● SOURCE PASSAGE
=== Begin Enclosure ===
Well, +0x8e is +142, and we see

   0x0000000000023bae <+142>:	mov    (%rcx,%r13,1),%rax
   0x0000000000023bb2 <+146>:	shr    $0x8,%rax
   0x0000000000023bb6 <+150>:	mov    %rax,%rdx
   0x0000000000023bb9 <+153>:	or     $0x3,%rax
   0x0000000000023bbd <+157>:	or     $0x1,%rdx

which I'm fairly sure corresponds to

		u64 phys = nvc0_vm_addr(vma, *list++, memtype, target);

Since

static inline u64
nvc0_vm_addr(struct nouveau_vma *vma, u64 phys, u32 memtype, u32 target)
{
	phys >>= 8;
	phys |= 0x00000001; /* present */
	if (vma->access & NV_MEM_ACCESS_SYS)
		phys |= 0x00000002;

(And for some reason it splits the two branches into two separate registers... odd, but nothing else in the code matches up as nicely.)

So that means that the passed in list pointer must be null. This corresponds to

drivers/gpu/drm/nouveau/nouveau_bo.c:nouveau_vma_getmap which passes in mem->mm_node as the mem argument to vm_map_sg, which in turn does mem->pages.

So perhaps add something to the top of nouveau_vma_getmap (before the vm_get call) like

if (WARN_ON(!node->pages)) {
  return -EINVAL;
}

Which should help avoid the crash, but will not provide any additional functionality. You should then see a backtrace, but no crash.

Actually, that should probably be WARN_ON(mem->mem_type != TTM_PL_VRAM && !node->pages) otherwise you'll get a lot of spurious warns/failures.

I tested the most recent Fedora 18 kernel update (3.9.9-201.fc18.x86_64), and the bug is still there. I enabled Optimus in the BIOS, booted to Linux, tried to enable nouveau DVI output, and the kernel crashed immediately.

Then I built a custom kernel based on 3.9.9-201.fc18.x86_64 with the attached patch included (as suggested above), and booted with that. Now there's a problem.. nouveau outputs are not detected, and cannot be enabled, so I don't know if the patch fixes or works around the problem. At least it breaks something :) 

There are no obvious nouveau related errors in the dmesg.. attached aswell.
=== End Enclosure ===
● DATA SHOWN
=== Begin Enclosure ===
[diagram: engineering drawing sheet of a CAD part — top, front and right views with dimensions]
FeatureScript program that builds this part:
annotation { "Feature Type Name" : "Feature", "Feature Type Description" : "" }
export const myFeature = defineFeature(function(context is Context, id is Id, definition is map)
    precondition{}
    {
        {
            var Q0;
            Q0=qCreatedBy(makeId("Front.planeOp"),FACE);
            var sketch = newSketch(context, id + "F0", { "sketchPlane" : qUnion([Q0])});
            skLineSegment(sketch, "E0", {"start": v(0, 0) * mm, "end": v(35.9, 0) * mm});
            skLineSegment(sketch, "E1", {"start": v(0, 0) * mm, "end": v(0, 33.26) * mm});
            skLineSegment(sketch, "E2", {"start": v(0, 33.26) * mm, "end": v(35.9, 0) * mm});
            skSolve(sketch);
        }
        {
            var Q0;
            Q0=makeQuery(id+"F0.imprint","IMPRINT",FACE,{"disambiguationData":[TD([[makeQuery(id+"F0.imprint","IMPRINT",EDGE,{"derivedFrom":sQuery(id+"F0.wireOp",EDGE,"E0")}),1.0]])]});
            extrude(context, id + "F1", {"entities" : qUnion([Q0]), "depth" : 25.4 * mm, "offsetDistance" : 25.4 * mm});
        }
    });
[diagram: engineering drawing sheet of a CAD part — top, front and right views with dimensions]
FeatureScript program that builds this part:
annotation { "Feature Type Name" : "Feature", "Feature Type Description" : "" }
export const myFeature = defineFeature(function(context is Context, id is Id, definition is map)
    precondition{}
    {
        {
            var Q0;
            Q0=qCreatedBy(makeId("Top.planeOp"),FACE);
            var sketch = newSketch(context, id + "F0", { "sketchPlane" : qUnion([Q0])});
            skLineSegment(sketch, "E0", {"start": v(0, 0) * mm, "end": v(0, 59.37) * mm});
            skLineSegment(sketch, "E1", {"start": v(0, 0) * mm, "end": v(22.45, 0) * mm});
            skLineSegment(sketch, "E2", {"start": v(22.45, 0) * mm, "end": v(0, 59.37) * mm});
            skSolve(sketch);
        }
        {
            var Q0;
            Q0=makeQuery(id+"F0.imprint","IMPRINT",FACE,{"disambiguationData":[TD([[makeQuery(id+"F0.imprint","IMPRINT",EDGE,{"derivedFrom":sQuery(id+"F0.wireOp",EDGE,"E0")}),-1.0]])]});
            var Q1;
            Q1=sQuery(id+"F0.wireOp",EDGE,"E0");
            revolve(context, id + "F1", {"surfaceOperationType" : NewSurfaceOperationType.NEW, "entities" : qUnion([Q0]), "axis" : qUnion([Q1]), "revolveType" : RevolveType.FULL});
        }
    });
=== End Enclosure ===
● EXERCISE REQUIREMENTS
**1.** In the nouveau crash discussion, which Fedora 18 kernel update was tested and found to still have the bug?
**2.** Set down everything in the nouveau crash discussion from "which I'm fairly" down to "memtype, u32 target)", with no changes.
**3.** Write the next part of the nouveau crash discussion, picking up after its final sentence.
The rows play no part in any of this.

● ANSWERS
**1.** 3.9.9-201.fc18.x86_64

**2.**
which I'm fairly sure corresponds to

		u64 phys = nvc0_vm_addr(vma, *list++, memtype, target);

Since

static inline u64
nvc0_vm_addr(struct nouveau_vma *vma, u64 phys, u32 memtype, u32 target)

**3.**
Created attachment 82633 [details] [review]
linux-3.9.9-gpu-drm-nouveau-warn-on-node-pages.patch

Created attachment 82635 [details]
dmesg-3.9.9-201.dbg01-with-custom_warn-on-pages_patch-optimus_enabled-nouveau_does_not_work.txt

That last dmesg looks fine... what's the problem? (It seems unlikely that merely adding a WARN_ON that never fires would fix things, points to a compiler issue? Or a different config/compilation mechanism/??)

You now have an intel and nvidia devices. I think it starts out with the intel device, you can use the regular vga_switcheroo mechanisms to switch to the nvidia device. Some docs about it are available at https://help.ubuntu.com/community/HybridGraphics. If you're aware of all that, can you be more specific as to what you're doing and what exactly doesn't work?

Ok, sorry for not explaining properly. 

With the stock fedora 3.9.9-201 kernel the nouveau dvi outputs are detected OK, so in the Mate desktop display properties application I can see the external monitor that is connected with DVI, and I can choose to enable it, which causes the kernel crash.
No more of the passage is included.